上官婉兒的螓首安靜的伏在我的肩膀之上,細細的喘息,顯然是認命了。

我就這樣抱著上官婉兒,引了秀依,一並向樓下走去,何瓊無聲無息的跟在我的身後,我們一同把那個沉重壓抑的酒肆拋在了身後。

何瓊今日的目的,最終還是達到了,我終於將上官婉兒從李賢身邊帶走了,可是我帶走上官婉兒,到底是恨她多一點兒,還是可憐她多一點兒呢!

……

古人言秋多寂寥,我說秋日勝春朝。秋高氣爽,確實能驅散所有的籠罩在人心頭的陰霾。

大街上豔陽高照,行人不絕如縷,偶爾清風徐來,撩撥街道兩旁柳色婆娑,撩撥上官婉兒的發梢騷擾我的臉頰。

上官婉兒似乎也是心神為之一振。原本冰涼的身體也開始溫熱起來。

“你如此這般就想羞辱與我,恐怕是打錯了主意,我隻會當成當眾騎了一次馬兒。我正好不良與行,現在又有了馬兒騎,不用艱難挪步,心中可是輕鬆快活無比。”

上官婉兒見到路人看我們的怪異眼神,就附我的耳邊輕輕的說道。

“騎馬?”我啞然失笑,這個上官婉兒還真是天真,她以為這麼一說我就會放下她,或者因此被她氣個半死麼?

不過她倒是提醒了我,我這麼抱著她,也是太吃虧了,我似乎應該撈些本回來呢。

……

翻過狗脊嶺,前方就是東市了。

商市翼翼,四方之極。
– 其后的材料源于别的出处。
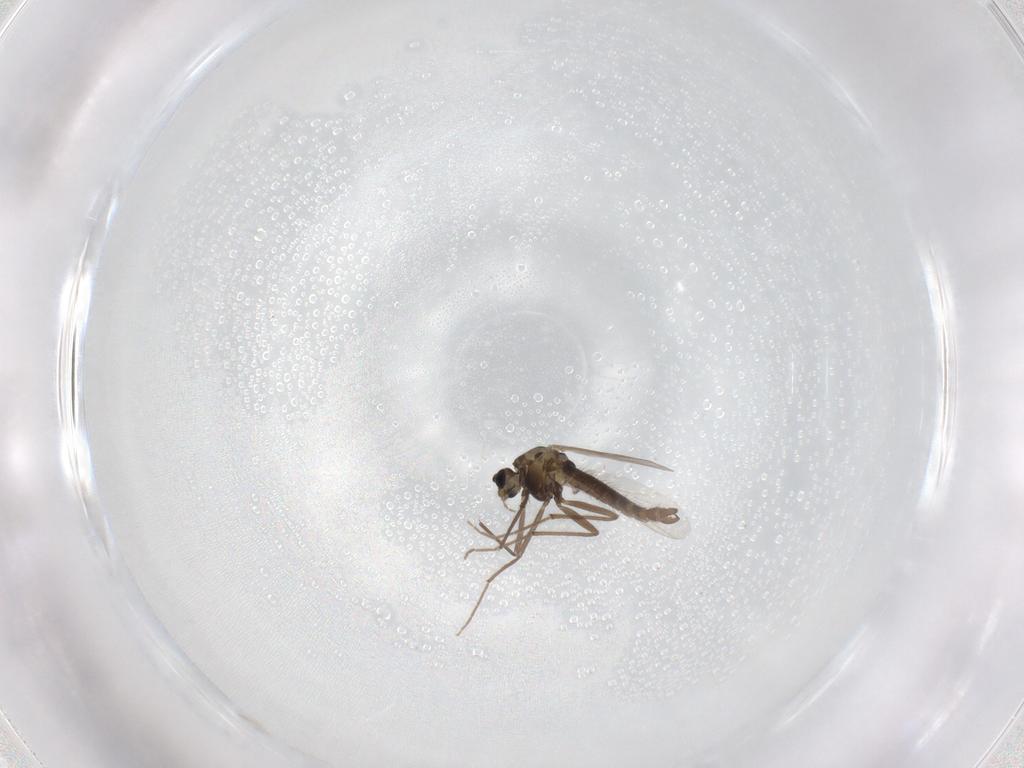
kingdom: Animalia
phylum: Arthropoda
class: Insecta
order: Diptera
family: Chironomidae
長安東市肆邸千餘,貨物山積,商賈雲集。

我就這麼抱著上官婉兒大搖大擺的走進了東市之內,上官婉兒衣衫前襟已經被李賢撕裂,她隻是稍微整飾了一下,不過她胸前的春guang,還是能夠泄漏小半,我把她從從醉仙樓抱走時,想要捉弄她一把,也就不管她一直將她麵朝裏抱在懷裏,估計一直精神恍惚的她還沒有意識到這些呢!

秀依當然知道我的脾氣,我如果打定主意做什麼事情絕對是八匹馬都拉不回頭的。所以她並沒有向我勸說什麼。

何瓊也什麼都沒有說,而且還跟秀依走到一起,秀依也不再嫌她,竟然也跟她嘰嘰喳喳的講個不停。

“絹行”、“脂粉行”、“金銀行”、“衣飾行”,何瓊跟秀依見到一個就進去磨蹭半天,我抱著上官婉兒靜悄悄的跟在倆人身後。